Dataset items:
◆ ◆ ◆ ◆ ◆

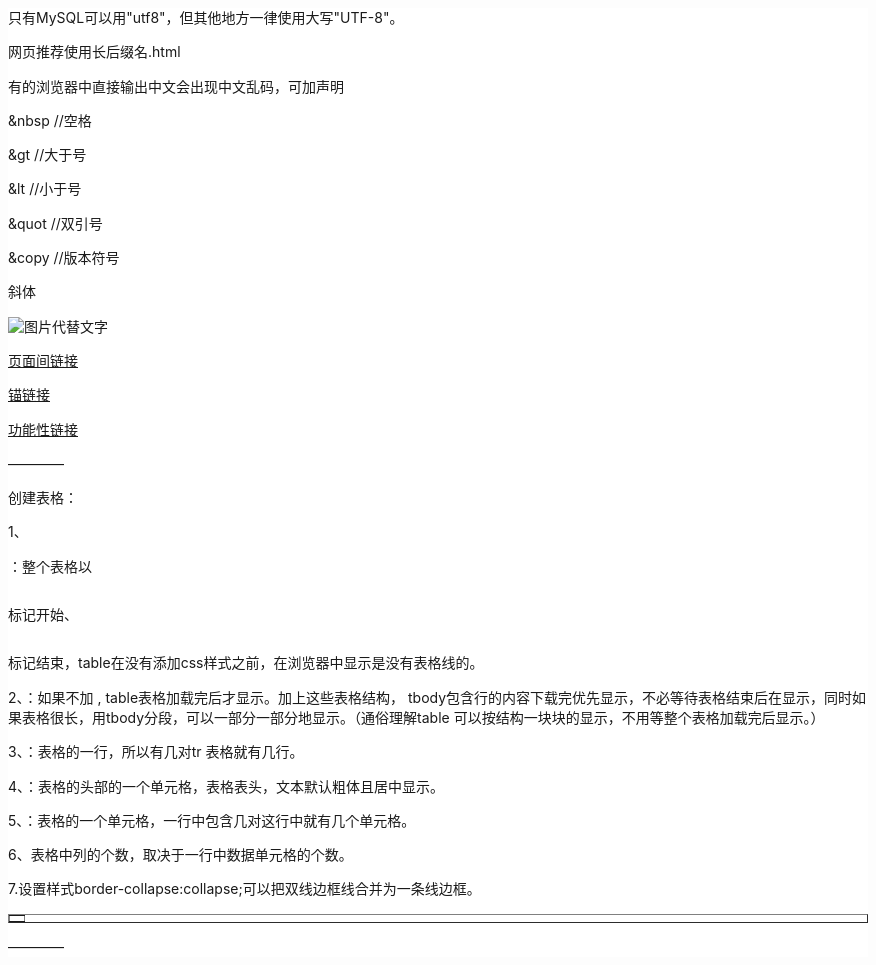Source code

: 只有MySQL可以用"utf8"，但其他地方一律使用大写"UTF-8"。

网页推荐使用长后缀名.html

有的浏览器中直接输出中文会出现中文乱码，可加声明<meta charset="UTF-8">



&nbsp //空格

&gt //大于号

&lt //小于号

&quot //双引号

&copy //版本符号

<em></em>斜体

<img src="地址" alt="图片代替文字" title="鼠标悬停提示" width="" height=""/>

<a href="链接网址" target="目标">页面间链接</a>



<a name=wo></a>

<a href=#wo>锚链接</a>



<a href="mailto:bdqnWebmaster@bdqn.cn" target="_blank">功能性链接</a>





————

创建表格：

1、<table>：整个表格以<table>标记开始、</table>标记结束，table在没有添加css样式之前，在浏览器中显示是没有表格线的。

2、<tbody>：如果不加<thead><tbody><tfooter> , table表格加载完后才显示。加上这些表格结构， tbody包含行的内容下载完优先显示，不必等待表格结束后在显示，同时如果表格很长，用tbody分段，可以一部分一部分地显示。（通俗理解table 可以按结构一块块的显示，不用等整个表格加载完后显示。）

3、<tr>：表格的一行，所以有几对tr 表格就有几行。

4、<th>：表格的头部的一个单元格，表格表头，文本默认粗体且居中显示。

5、<td>：表格的一个单元格，一行中包含几对<td>这行中就有几个单元格。

6、表格中列的个数，取决于一行中数据单元格的个数。

7.设置样式border-collapse:collapse;可以把双线边框线合并为一条线边框。

<table border="边距宽度">

<tr>

<td rowspan="跨行数量" colspan="跨列数量" align="文本状态"></td>

</tr>

</table>

————

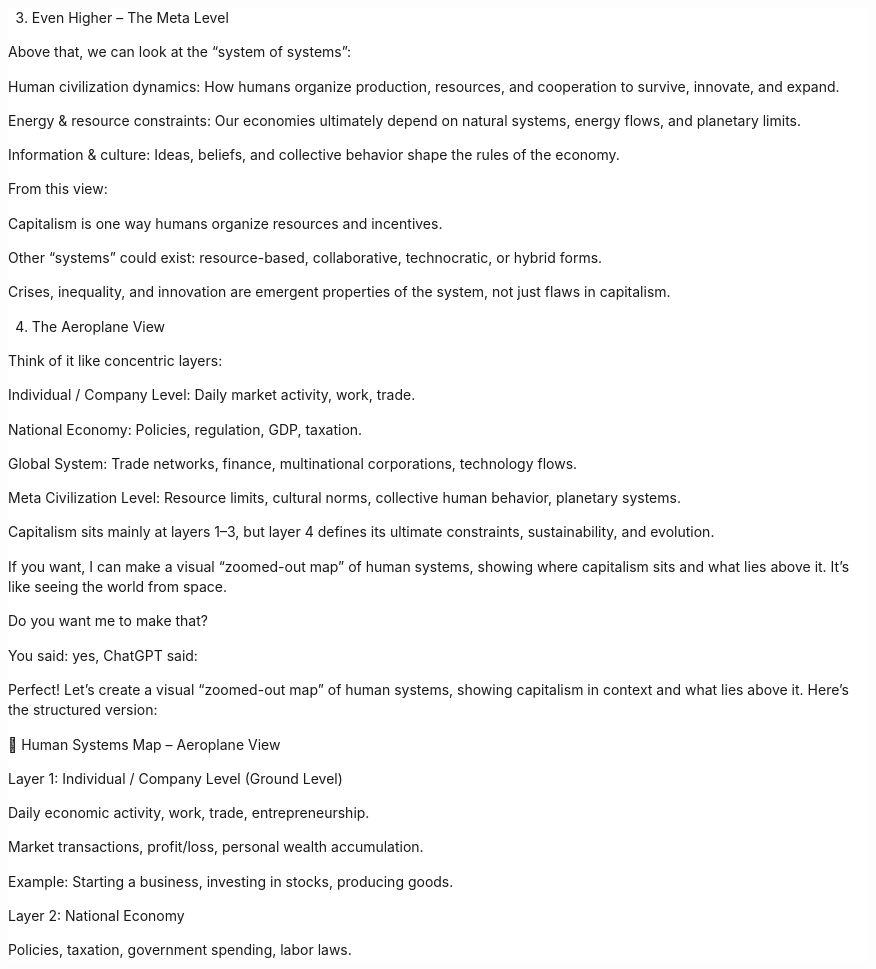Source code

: 3. Even Higher – The Meta Level

Above that, we can look at the “system of systems”:

Human civilization dynamics: How humans organize production, resources, and cooperation to survive, innovate, and expand.

Energy & resource constraints: Our economies ultimately depend on natural systems, energy flows, and planetary limits.

Information & culture: Ideas, beliefs, and collective behavior shape the rules of the economy.

From this view:

Capitalism is one way humans organize resources and incentives.

Other “systems” could exist: resource-based, collaborative, technocratic, or hybrid forms.

Crises, inequality, and innovation are emergent properties of the system, not just flaws in capitalism.

4. The Aeroplane View

Think of it like concentric layers:

Individual / Company Level: Daily market activity, work, trade.

National Economy: Policies, regulation, GDP, taxation.

Global System: Trade networks, finance, multinational corporations, technology flows.

Meta Civilization Level: Resource limits, cultural norms, collective human behavior, planetary systems.

Capitalism sits mainly at layers 1–3, but layer 4 defines its ultimate constraints, sustainability, and evolution.

If you want, I can make a visual “zoomed-out map” of human systems, showing where capitalism sits and what lies above it. It’s like seeing the world from space.

Do you want me to make that?

You said:
yes, 
ChatGPT said:

Perfect! Let’s create a visual “zoomed-out map” of human systems, showing capitalism in context and what lies above it. Here’s the structured version:

🌌 Human Systems Map – Aeroplane View

Layer 1: Individual / Company Level (Ground Level)

Daily economic activity, work, trade, entrepreneurship.

Market transactions, profit/loss, personal wealth accumulation.

Example: Starting a business, investing in stocks, producing goods.

Layer 2: National Economy

Policies, taxation, government spending, labor laws.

◆ ◆ ◆ ◆ ◆

## Task instructions:
From the first line above down to the line with "The Meta Level", reproduce every line and no others, omitting pictures.

## Response:
Source code

: 只有MySQL可以用"utf8"，但其他地方一律使用大写"UTF-8"。

网页推荐使用长后缀名.html

有的浏览器中直接输出中文会出现中文乱码，可加声明<meta charset="UTF-8">



&nbsp //空格

&gt //大于号

&lt //小于号

&quot //双引号

&copy //版本符号

<em></em>斜体

<img src="地址" alt="图片代替文字" title="鼠标悬停提示" width="" height=""/>

<a href="链接网址" target="目标">页面间链接</a>



<a name=wo></a>

<a href=#wo>锚链接</a>



<a href="mailto:bdqnWebmaster@bdqn.cn" target="_blank">功能性链接</a>





————

创建表格：

1、<table>：整个表格以<table>标记开始、</table>标记结束，table在没有添加css样式之前，在浏览器中显示是没有表格线的。

2、<tbody>：如果不加<thead><tbody><tfooter> , table表格加载完后才显示。加上这些表格结构， tbody包含行的内容下载完优先显示，不必等待表格结束后在显示，同时如果表格很长，用tbody分段，可以一部分一部分地显示。（通俗理解table 可以按结构一块块的显示，不用等整个表格加载完后显示。）

3、<tr>：表格的一行，所以有几对tr 表格就有几行。

4、<th>：表格的头部的一个单元格，表格表头，文本默认粗体且居中显示。

5、<td>：表格的一个单元格，一行中包含几对<td>这行中就有几个单元格。

6、表格中列的个数，取决于一行中数据单元格的个数。

7.设置样式border-collapse:collapse;可以把双线边框线合并为一条线边框。

<table border="边距宽度">

<tr>

<td rowspan="跨行数量" colspan="跨列数量" align="文本状态"></td>

</tr>

</table>

————

Source code

: 3. Even Higher – The Meta Level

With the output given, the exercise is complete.